_Exercise instructions_.
Each line of the listing below that includes "死信队列" must be copied.
______________________________
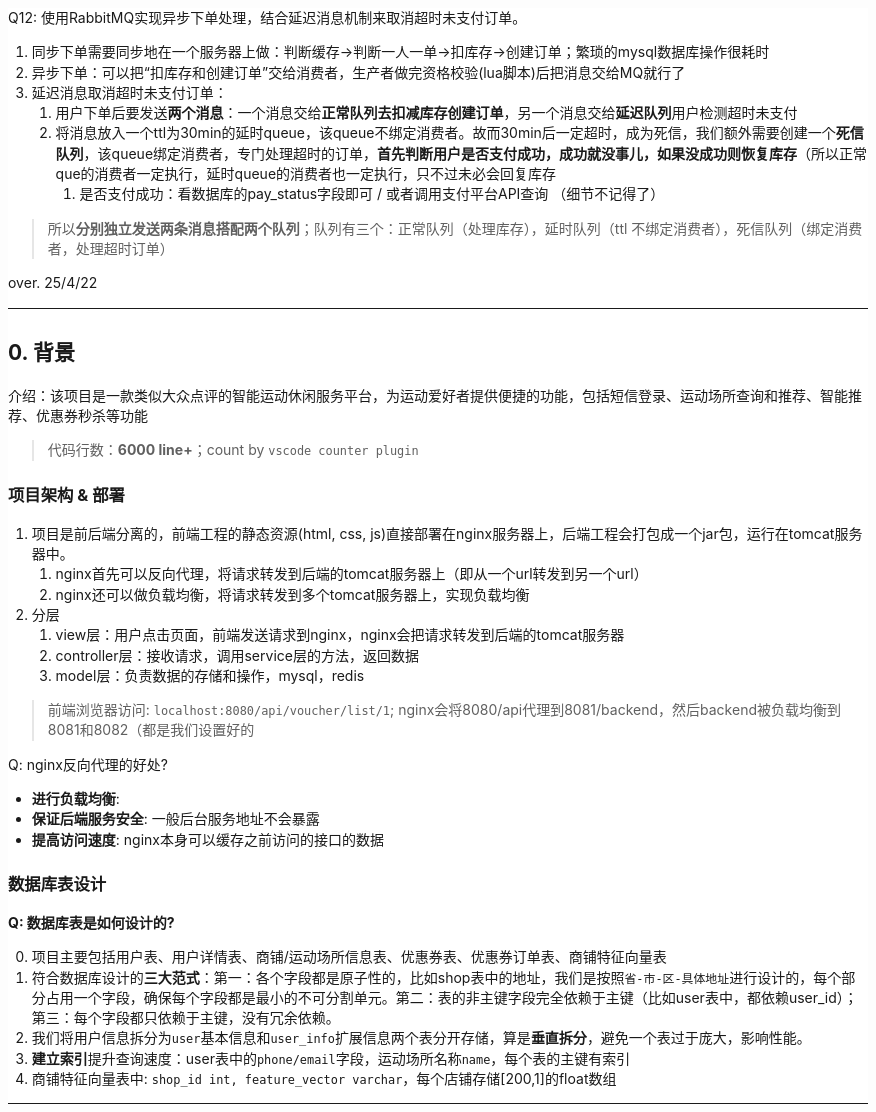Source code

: 
Q12:  使用RabbitMQ实现异步下单处理，结合延迟消息机制来取消超时未支付订单。

1. 同步下单需要同步地在一个服务器上做：判断缓存->判断一人一单->扣库存->创建订单；繁琐的mysql数据库操作很耗时
2. 异步下单：可以把“扣库存和创建订单”交给消费者，生产者做完资格校验(lua脚本)后把消息交给MQ就行了
3. 延迟消息取消超时未支付订单：
   1. 用户下单后要发送**两个消息**：一个消息交给**正常队列去扣减库存创建订单**，另一个消息交给**延迟队列**用户检测超时未支付
   2. 将消息放入一个ttl为30min的延时queue，该queue不绑定消费者。故而30min后一定超时，成为死信，我们额外需要创建一个**死信队列**，该queue绑定消费者，专门处理超时的订单，**首先判断用户是否支付成功，成功就没事儿，如果没成功则恢复库存**（所以正常que的消费者一定执行，延时queue的消费者也一定执行，只不过未必会回复库存
      1. 是否支付成功：看数据库的pay_status字段即可 / 或者调用支付平台API查询 （细节不记得了）

> 所以**分别独立发送两条消息搭配两个队列**；队列有三个：正常队列（处理库存），延时队列（ttl 不绑定消费者），死信队列（绑定消费者，处理超时订单）

over. 25/4/22

---

## 0. 背景

介绍：该项目是一款类似大众点评的智能运动休闲服务平台，为运动爱好者提供便捷的功能，包括短信登录、运动场所查询和推荐、智能推荐、优惠券秒杀等功能

> 代码行数：**6000 line+**；count by `vscode counter plugin`


### 项目架构 & 部署

1. 项目是前后端分离的，前端工程的静态资源(html, css, js)直接部署在nginx服务器上，后端工程会打包成一个jar包，运行在tomcat服务器中。
   1. nginx首先可以反向代理，将请求转发到后端的tomcat服务器上（即从一个url转发到另一个url）
   2. nginx还可以做负载均衡，将请求转发到多个tomcat服务器上，实现负载均衡
2. 分层
   1. view层：用户点击页面，前端发送请求到nginx，nginx会把请求转发到后端的tomcat服务器
   2. controller层：接收请求，调用service层的方法，返回数据
   3. model层：负责数据的存储和操作，mysql，redis

> 前端浏览器访问: `localhost:8080/api/voucher/list/1`; nginx会将8080/api代理到8081/backend，然后backend被负载均衡到8081和8082（都是我们设置好的

Q: nginx反向代理的好处?

* **进行负载均衡**:
* **保证后端服务安全**: 一般后台服务地址不会暴露
* **提高访问速度**: nginx本身可以缓存之前访问的接口的数据


### 数据库表设计

**Q: 数据库表是如何设计的?**

0. 项目主要包括用户表、用户详情表、商铺/运动场所信息表、优惠券表、优惠券订单表、商铺特征向量表
1. 符合数据库设计的**三大范式**：第一：各个字段都是原子性的，比如shop表中的地址，我们是按照`省-市-区-具体地址`进行设计的，每个部分占用一个字段，确保每个字段都是最小的不可分割单元。第二：表的非主键字段完全依赖于主键（比如user表中，都依赖user_id）；第三：每个字段都只依赖于主键，没有冗余依赖。
2. 我们将用户信息拆分为`user`基本信息和`user_info`扩展信息两个表分开存储，算是**垂直拆分**，避免一个表过于庞大，影响性能。
3. **建立索引**提升查询速度：user表中的`phone/email`字段，运动场所名称`name`，每个表的主键有索引
4. 商铺特征向量表中: `shop_id int, feature_vector varchar`，每个店铺存储[200,1]的float数组


---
______________________________
_Response to the exercise_.
   2. 将消息放入一个ttl为30min的延时queue，该queue不绑定消费者。故而30min后一定超时，成为死信，我们额外需要创建一个**死信队列**，该queue绑定消费者，专门处理超时的订单，**首先判断用户是否支付成功，成功就没事儿，如果没成功则恢复库存**（所以正常que的消费者一定执行，延时queue的消费者也一定执行，只不过未必会回复库存
> 所以**分别独立发送两条消息搭配两个队列**；队列有三个：正常队列（处理库存），延时队列（ttl 不绑定消费者），死信队列（绑定消费者，处理超时订单）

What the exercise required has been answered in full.